**Given information**
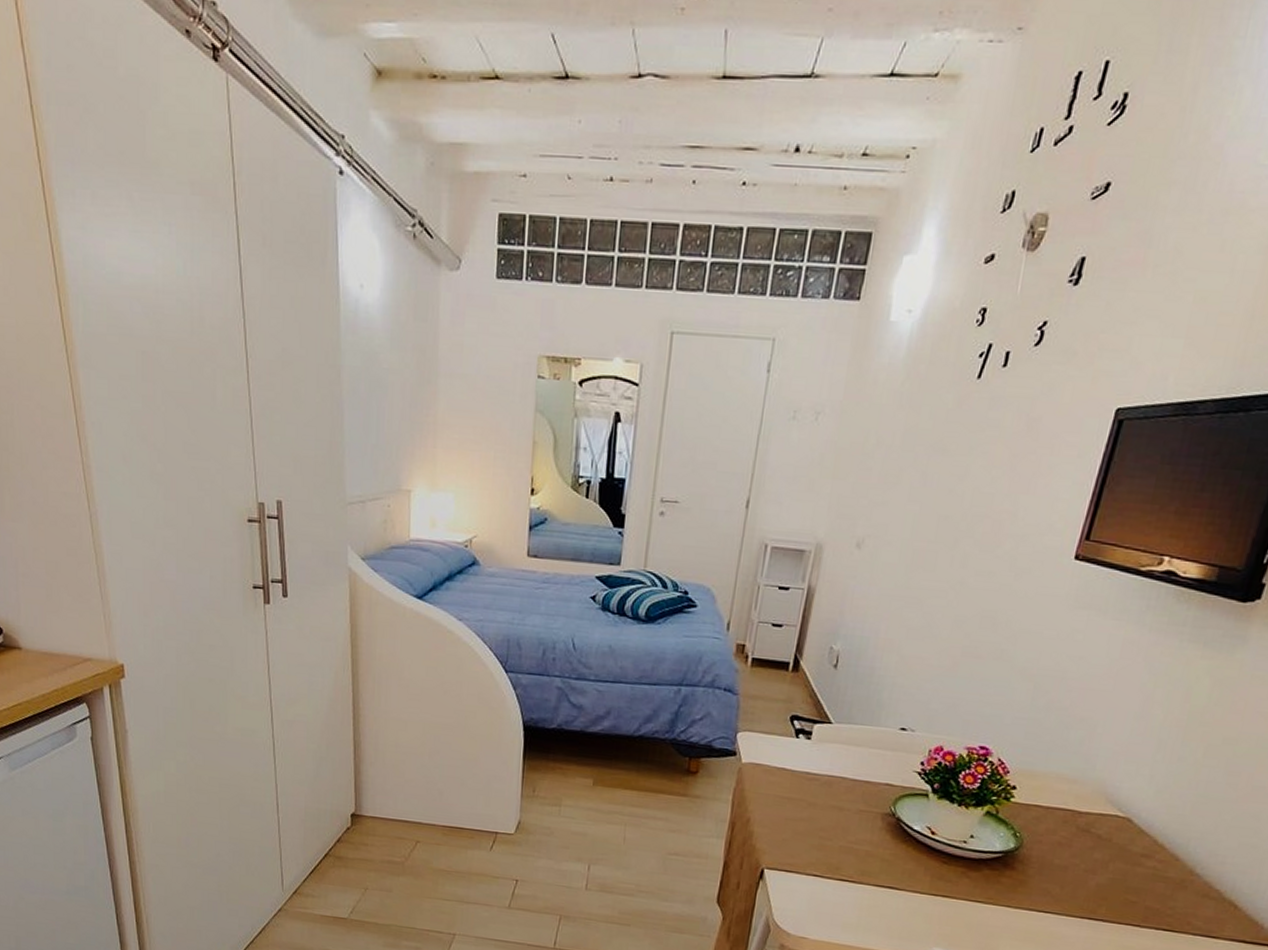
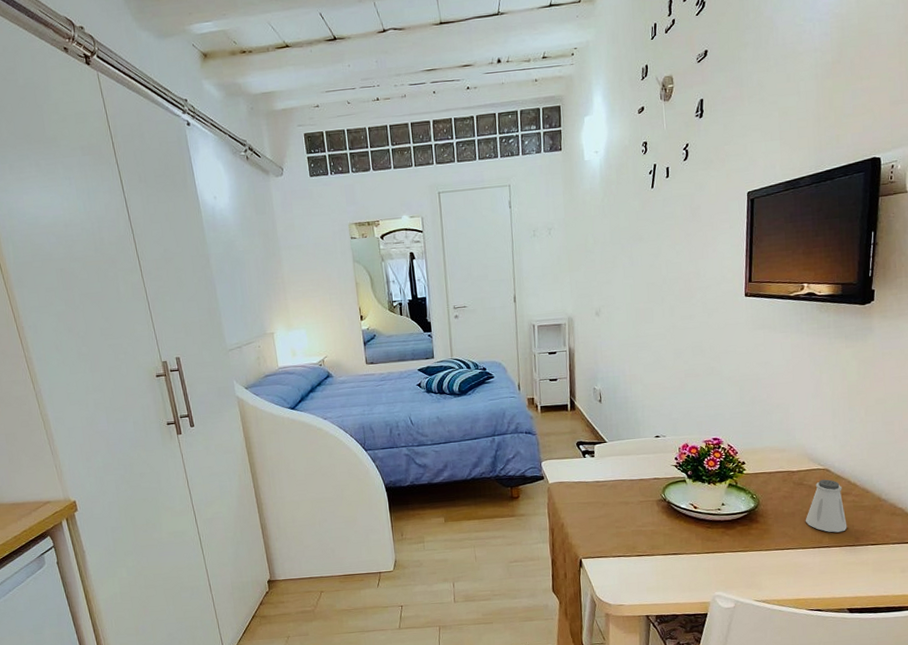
saltshaker: none [1079,831,1143,905] -> present [805,479,847,533]

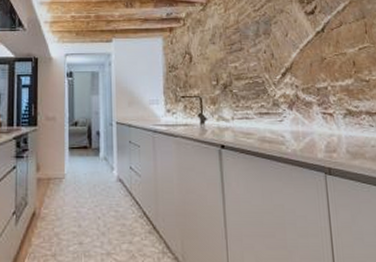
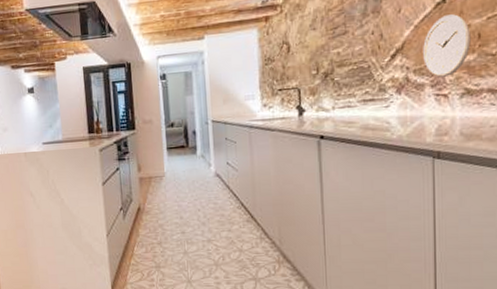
wall clock: none [308,43,348,97] -> present [423,14,471,77]

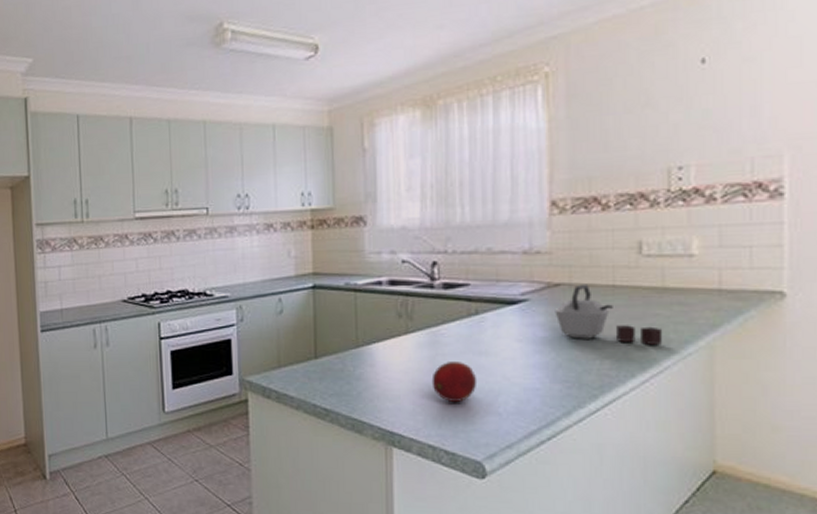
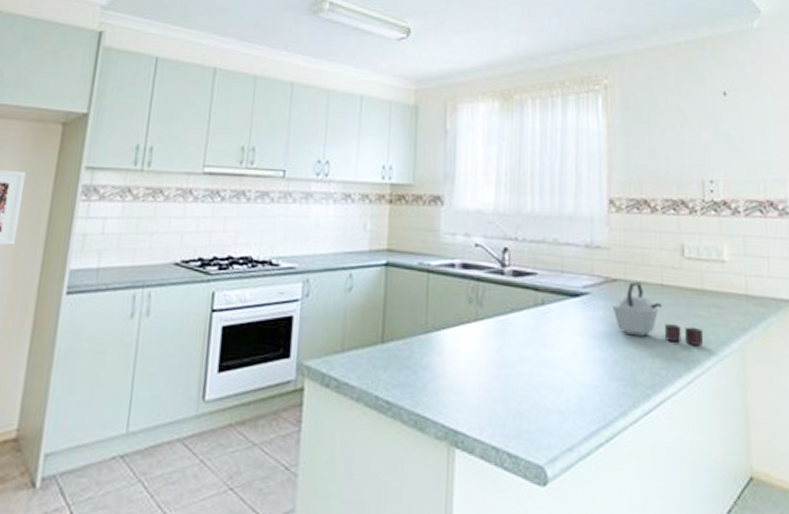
fruit: present [431,362,477,403] -> none [498,353,542,399]

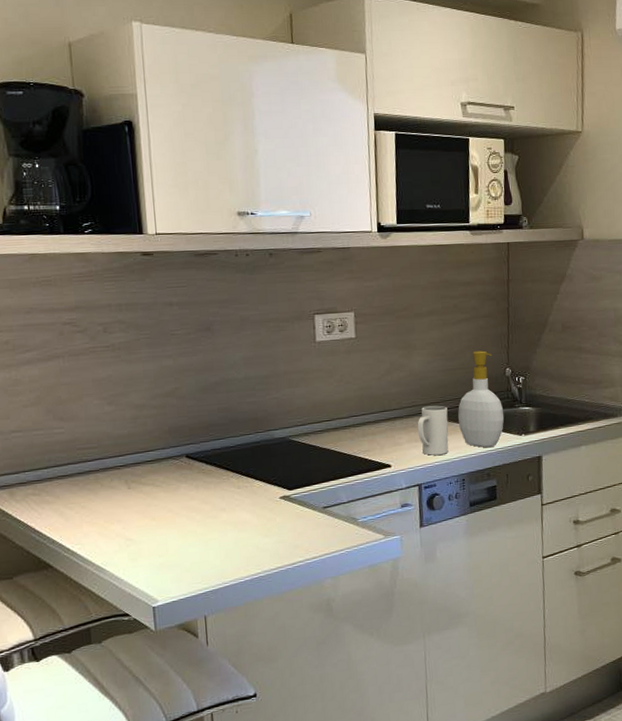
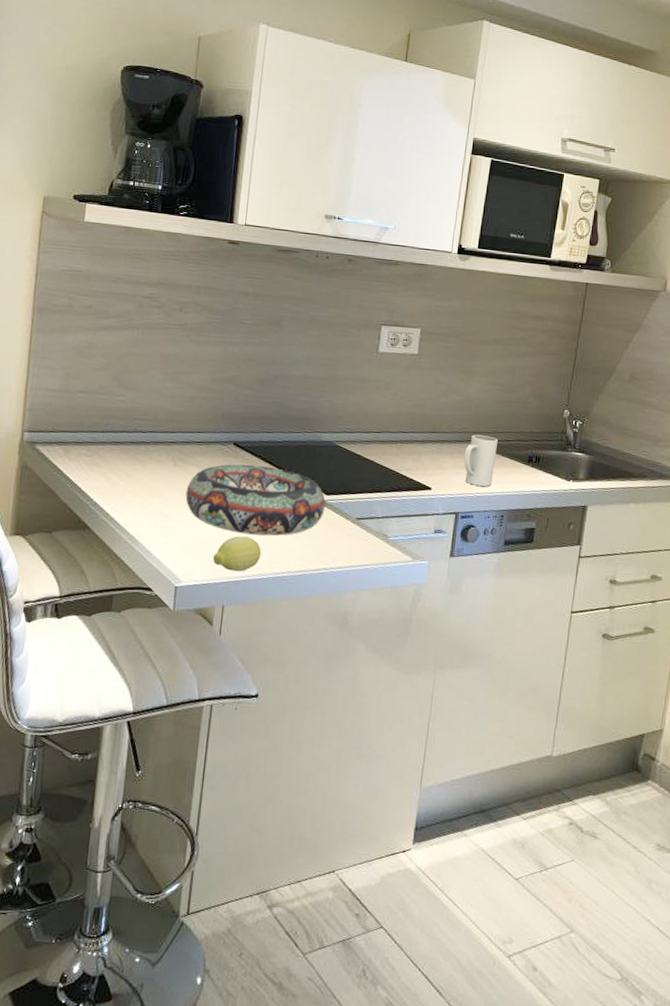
decorative bowl: none [145,472,290,543] -> present [185,464,326,536]
fruit: none [185,545,234,582] -> present [212,536,261,572]
soap bottle: present [457,350,505,448] -> none [506,387,556,488]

**How to complete this task**
Every line of the material above that has the string "fruit" needs pulling out.

**Task answer**
fruit: present [431,362,477,403] -> none [498,353,542,399]
fruit: none [185,545,234,582] -> present [212,536,261,572]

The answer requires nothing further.